_Supplied text_:
Conducting the operational change. Norman was not a stranger to revamping operational change and he went about it with the enthusiasm and deep-cutting scalpel of a managing director in a private equity firm that has just infused a company with a huge corpus of investment fund dollars. There were going to be immediate changes and they were going to impact the bottom line. Replacing existing leadership is a common strategy, and private equity firms know that, well-placed, this can be very effective (Berry-Whelan, 2003). The main consideration is that the new people understand that their energies must be directed toward profitability -- this was precisely what was needed for the first pillar of the renewal strategy: An immediate fiscal and operational revamping. Norman replaced key personnel that he was confident would understand the game plan and not act as resistors to change in critical functional areas of the company. Further, fiscal steps including selling off non-food operations or shutting them down, reducing the headcount at the corporate headquarters by 30%, cutting by 10% in-store middle manager positions, and establishing an 18-month pay freeze for all employees that would prevent raises or bonuses. For in-store employees, the loss of headcount at headquarters would be viewed as a favorable change, and the loss of some middle manager positions could be offset by granting new levels of autonomy and responsibility to store managers (Mishra, et al., 2007).

_Data segment_:
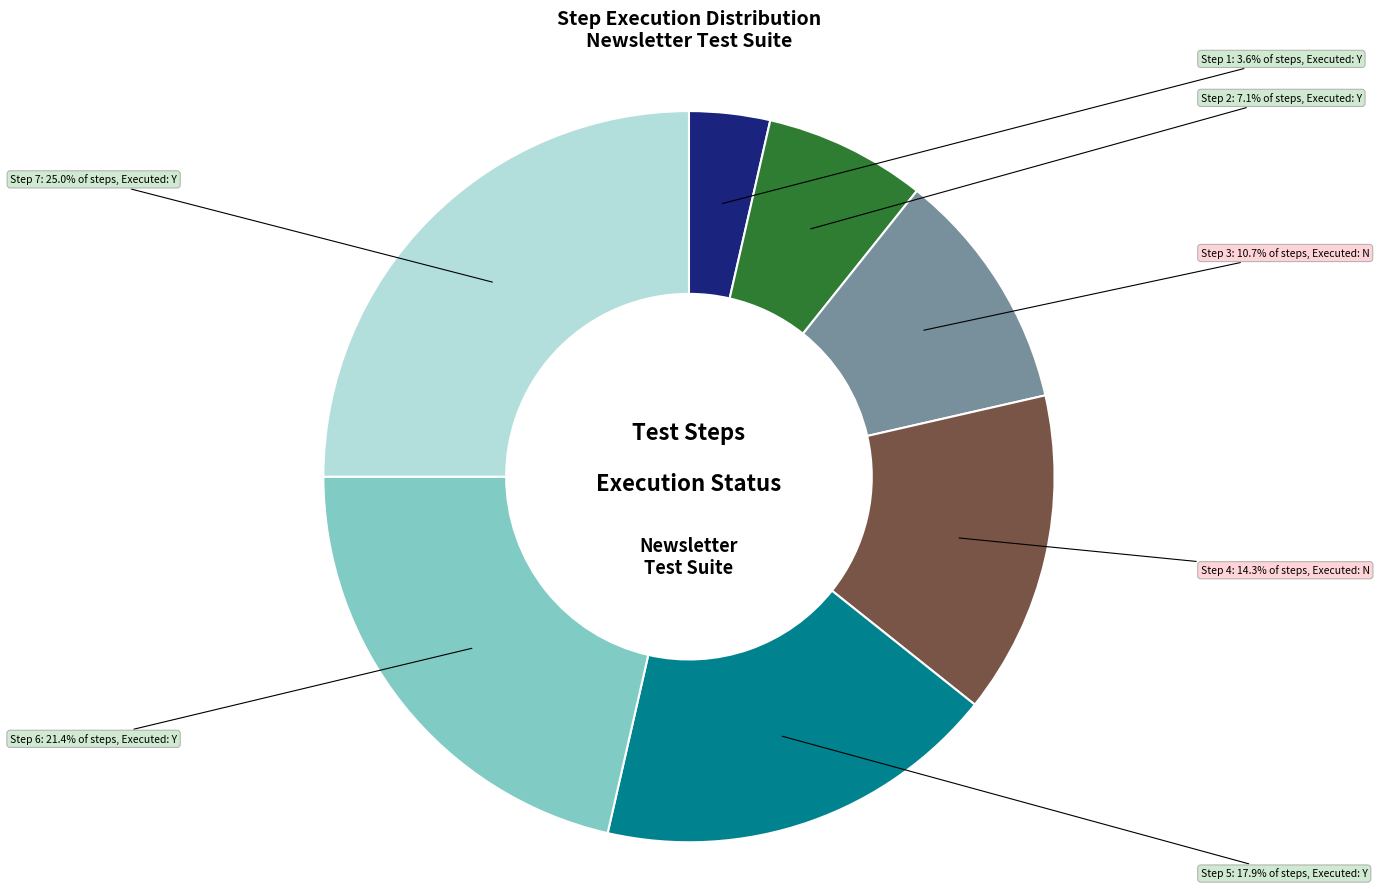

Is there a majority slice in this chart?

No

_Directions_: Translate this sentence from the text on conducting the operational change into Spanish: "There were going to be immediate changes and they were going to impact the bottom line." The material isn't needed for this.

_Result for this task_: Iba a haber cambios inmediatos y estos iban a repercutir en los resultados finales.